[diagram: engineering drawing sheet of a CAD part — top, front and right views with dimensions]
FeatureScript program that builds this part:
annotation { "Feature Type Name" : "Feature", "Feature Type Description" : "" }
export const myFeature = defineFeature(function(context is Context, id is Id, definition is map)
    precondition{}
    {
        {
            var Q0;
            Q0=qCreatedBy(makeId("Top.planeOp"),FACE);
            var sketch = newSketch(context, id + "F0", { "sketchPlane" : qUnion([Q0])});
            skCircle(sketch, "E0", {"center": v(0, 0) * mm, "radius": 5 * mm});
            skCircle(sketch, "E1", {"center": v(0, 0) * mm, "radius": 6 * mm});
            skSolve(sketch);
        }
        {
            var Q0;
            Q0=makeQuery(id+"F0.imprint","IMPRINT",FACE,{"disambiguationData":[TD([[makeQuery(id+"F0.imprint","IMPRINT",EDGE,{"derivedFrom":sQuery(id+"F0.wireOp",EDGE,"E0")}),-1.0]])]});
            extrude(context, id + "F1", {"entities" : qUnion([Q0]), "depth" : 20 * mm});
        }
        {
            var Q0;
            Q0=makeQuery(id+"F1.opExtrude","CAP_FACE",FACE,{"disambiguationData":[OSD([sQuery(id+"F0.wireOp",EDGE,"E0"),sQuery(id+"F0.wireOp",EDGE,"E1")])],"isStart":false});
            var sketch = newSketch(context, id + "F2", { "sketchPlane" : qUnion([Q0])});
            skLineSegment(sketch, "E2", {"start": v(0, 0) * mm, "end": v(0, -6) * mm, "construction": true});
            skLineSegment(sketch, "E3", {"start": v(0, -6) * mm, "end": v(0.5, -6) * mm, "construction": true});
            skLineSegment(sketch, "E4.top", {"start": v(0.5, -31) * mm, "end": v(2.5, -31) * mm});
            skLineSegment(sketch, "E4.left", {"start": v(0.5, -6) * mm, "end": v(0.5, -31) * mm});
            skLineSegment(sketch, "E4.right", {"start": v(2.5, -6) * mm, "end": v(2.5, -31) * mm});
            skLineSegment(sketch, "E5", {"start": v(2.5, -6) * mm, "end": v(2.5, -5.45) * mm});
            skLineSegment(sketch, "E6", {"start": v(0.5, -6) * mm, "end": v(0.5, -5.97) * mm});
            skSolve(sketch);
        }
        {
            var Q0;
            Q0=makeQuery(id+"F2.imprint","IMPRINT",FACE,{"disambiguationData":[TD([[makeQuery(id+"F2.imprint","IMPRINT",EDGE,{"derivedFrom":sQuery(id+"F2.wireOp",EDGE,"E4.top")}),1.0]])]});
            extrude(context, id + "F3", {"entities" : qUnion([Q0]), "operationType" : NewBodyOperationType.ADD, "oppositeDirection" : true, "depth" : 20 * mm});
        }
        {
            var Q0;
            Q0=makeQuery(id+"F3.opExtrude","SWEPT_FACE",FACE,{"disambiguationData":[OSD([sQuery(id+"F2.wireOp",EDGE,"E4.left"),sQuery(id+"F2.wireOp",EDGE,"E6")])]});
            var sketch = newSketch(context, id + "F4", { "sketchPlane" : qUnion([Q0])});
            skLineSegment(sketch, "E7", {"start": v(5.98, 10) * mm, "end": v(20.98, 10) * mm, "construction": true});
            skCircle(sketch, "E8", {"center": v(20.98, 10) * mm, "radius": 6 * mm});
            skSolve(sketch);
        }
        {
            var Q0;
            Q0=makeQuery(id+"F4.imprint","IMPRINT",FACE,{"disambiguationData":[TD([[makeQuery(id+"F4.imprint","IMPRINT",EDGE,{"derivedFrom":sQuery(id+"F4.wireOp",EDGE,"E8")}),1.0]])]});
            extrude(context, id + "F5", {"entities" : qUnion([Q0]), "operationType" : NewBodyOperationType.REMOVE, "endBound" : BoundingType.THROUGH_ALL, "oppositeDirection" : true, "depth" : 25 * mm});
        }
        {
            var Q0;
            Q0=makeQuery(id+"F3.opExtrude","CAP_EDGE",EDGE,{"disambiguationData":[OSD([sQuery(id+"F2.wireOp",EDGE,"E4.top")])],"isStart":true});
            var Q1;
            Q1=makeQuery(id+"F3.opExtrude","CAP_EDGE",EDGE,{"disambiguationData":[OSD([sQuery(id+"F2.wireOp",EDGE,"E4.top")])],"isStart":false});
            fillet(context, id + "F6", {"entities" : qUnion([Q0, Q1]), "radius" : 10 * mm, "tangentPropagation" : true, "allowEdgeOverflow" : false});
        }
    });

==================================================

Given exercise: Can you locate every line in the rows above that contains the string "opExtrude" and copy each one, with case counting in the match?

Result for this task:
            Q0=makeQuery(id+"F1.opExtrude","CAP_FACE",FACE,{"disambiguationData":[OSD([sQuery(id+"F0.wireOp",EDGE,"E0"),sQuery(id+"F0.wireOp",EDGE,"E1")])],"isStart":false});
            Q0=makeQuery(id+"F3.opExtrude","SWEPT_FACE",FACE,{"disambiguationData":[OSD([sQuery(id+"F2.wireOp",EDGE,"E4.left"),sQuery(id+"F2.wireOp",EDGE,"E6")])]});
            Q0=makeQuery(id+"F3.opExtrude","CAP_EDGE",EDGE,{"disambiguationData":[OSD([sQuery(id+"F2.wireOp",EDGE,"E4.top")])],"isStart":true});
            Q1=makeQuery(id+"F3.opExtrude","CAP_EDGE",EDGE,{"disambiguationData":[OSD([sQuery(id+"F2.wireOp",EDGE,"E4.top")])],"isStart":false});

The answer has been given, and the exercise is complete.